Professor Randy Barnett, director of the Center for the Constitution and the Carmack Waterhouse Professor of Legal Theory, kicked off the conference with the awarding of the book prize to Fallon. “[F]ew scholars have tried to unpack the different conceptions of constitutional legitimacy in any systematic way,” Barnett said. “This wonderful book fills that gap by addressing the question of what it is that makes a constitution, or a court, legitimate in the sociological, moral or legal senses of that term.”

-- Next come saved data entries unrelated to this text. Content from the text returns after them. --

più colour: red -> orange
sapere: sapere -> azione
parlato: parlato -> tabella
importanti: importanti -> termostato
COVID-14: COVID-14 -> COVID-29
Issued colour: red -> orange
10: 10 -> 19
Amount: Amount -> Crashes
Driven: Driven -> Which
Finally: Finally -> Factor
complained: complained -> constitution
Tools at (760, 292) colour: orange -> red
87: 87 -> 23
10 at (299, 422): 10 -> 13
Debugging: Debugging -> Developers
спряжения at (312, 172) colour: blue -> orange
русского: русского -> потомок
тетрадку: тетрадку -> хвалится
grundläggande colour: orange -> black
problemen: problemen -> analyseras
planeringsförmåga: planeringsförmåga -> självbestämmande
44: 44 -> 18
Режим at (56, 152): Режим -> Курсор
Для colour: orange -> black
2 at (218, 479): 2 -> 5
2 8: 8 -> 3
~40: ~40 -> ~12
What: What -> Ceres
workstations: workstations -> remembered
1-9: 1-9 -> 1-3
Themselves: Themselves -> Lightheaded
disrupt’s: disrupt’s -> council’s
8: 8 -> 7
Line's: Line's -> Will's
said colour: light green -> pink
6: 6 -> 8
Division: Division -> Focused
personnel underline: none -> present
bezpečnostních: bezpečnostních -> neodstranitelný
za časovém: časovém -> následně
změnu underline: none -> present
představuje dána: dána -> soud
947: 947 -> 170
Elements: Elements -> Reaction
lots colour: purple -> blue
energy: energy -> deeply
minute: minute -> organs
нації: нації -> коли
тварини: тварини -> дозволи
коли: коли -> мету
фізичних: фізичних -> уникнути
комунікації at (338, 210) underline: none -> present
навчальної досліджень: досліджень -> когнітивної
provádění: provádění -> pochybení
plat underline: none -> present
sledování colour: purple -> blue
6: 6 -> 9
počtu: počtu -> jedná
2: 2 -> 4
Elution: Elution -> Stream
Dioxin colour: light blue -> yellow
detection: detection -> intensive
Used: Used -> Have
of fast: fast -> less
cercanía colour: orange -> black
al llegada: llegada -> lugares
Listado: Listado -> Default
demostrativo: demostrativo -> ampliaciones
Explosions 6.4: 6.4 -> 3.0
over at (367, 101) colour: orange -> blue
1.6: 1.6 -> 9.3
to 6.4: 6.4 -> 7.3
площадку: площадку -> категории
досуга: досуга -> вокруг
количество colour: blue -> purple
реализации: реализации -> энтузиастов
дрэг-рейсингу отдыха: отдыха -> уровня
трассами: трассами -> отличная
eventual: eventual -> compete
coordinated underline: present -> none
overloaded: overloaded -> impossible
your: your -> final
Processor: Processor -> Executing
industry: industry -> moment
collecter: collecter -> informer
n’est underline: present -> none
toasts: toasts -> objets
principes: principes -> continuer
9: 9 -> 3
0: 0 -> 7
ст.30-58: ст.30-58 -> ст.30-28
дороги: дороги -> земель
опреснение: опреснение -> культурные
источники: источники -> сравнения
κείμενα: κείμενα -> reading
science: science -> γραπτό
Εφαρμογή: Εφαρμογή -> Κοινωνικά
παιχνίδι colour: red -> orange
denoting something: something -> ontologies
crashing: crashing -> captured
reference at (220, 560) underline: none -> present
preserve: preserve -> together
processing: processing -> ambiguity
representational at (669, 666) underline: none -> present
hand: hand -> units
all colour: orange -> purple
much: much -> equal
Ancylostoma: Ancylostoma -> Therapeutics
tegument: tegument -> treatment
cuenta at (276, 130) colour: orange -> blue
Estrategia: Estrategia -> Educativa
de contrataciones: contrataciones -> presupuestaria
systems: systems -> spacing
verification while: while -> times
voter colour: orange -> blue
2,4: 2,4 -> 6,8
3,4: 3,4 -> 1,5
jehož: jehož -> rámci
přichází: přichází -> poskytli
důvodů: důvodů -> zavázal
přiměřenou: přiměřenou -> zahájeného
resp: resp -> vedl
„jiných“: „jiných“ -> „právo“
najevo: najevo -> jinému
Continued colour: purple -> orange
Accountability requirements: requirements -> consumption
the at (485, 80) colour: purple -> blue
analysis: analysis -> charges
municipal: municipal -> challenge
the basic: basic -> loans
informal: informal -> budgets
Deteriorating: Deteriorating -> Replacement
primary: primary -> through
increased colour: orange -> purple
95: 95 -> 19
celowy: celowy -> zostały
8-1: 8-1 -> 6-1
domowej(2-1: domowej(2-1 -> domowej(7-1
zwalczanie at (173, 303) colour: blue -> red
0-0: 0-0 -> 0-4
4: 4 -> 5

Expressing his deep appreciation, Fallon praised the center for “its commitment to open, honest intellectual exchange.” He also looked forward to the next day’s symposium discussing his book. “I’m thrilled by the distinction of the panelists and the papers,” he said, praising each contributing scholar in turn: Scott Soames, professor of philosophy at USC; Columbia Law Professor Gillian Metzger; Princeton Professor of Politics Keith Whittington; and Georgetown Law Professor Lawrence Solum. The papers and Fallon’s response will be published in a special issue of the Georgetown Journal of Law & Public Policy.

The Starting Line-Up

In the inaugural Cooley Lecture, Judge Larsen offered lessons for federal judges, drawing from her own dissent in the recent case Lindenberg v. Jackson National Life. “If we are serious about the idea that state courts should protect and interpret the unique heritage of the various state constitutions, then federal judges need to tread with special care,” she said.

“Here at the very least state courts are the starting line-up. We federal judges sit on the bench — in the basketball sense.”

Regarding Cooley’s legacy, Larsen concluded: “If the resurgence of Cooley studies has any lasting significance, I hope it will … remind us not only of the forgotten prominence of Thomas Cooley, but also of the respect of we are constitutionally bound to pay the state and local institutions that he served.”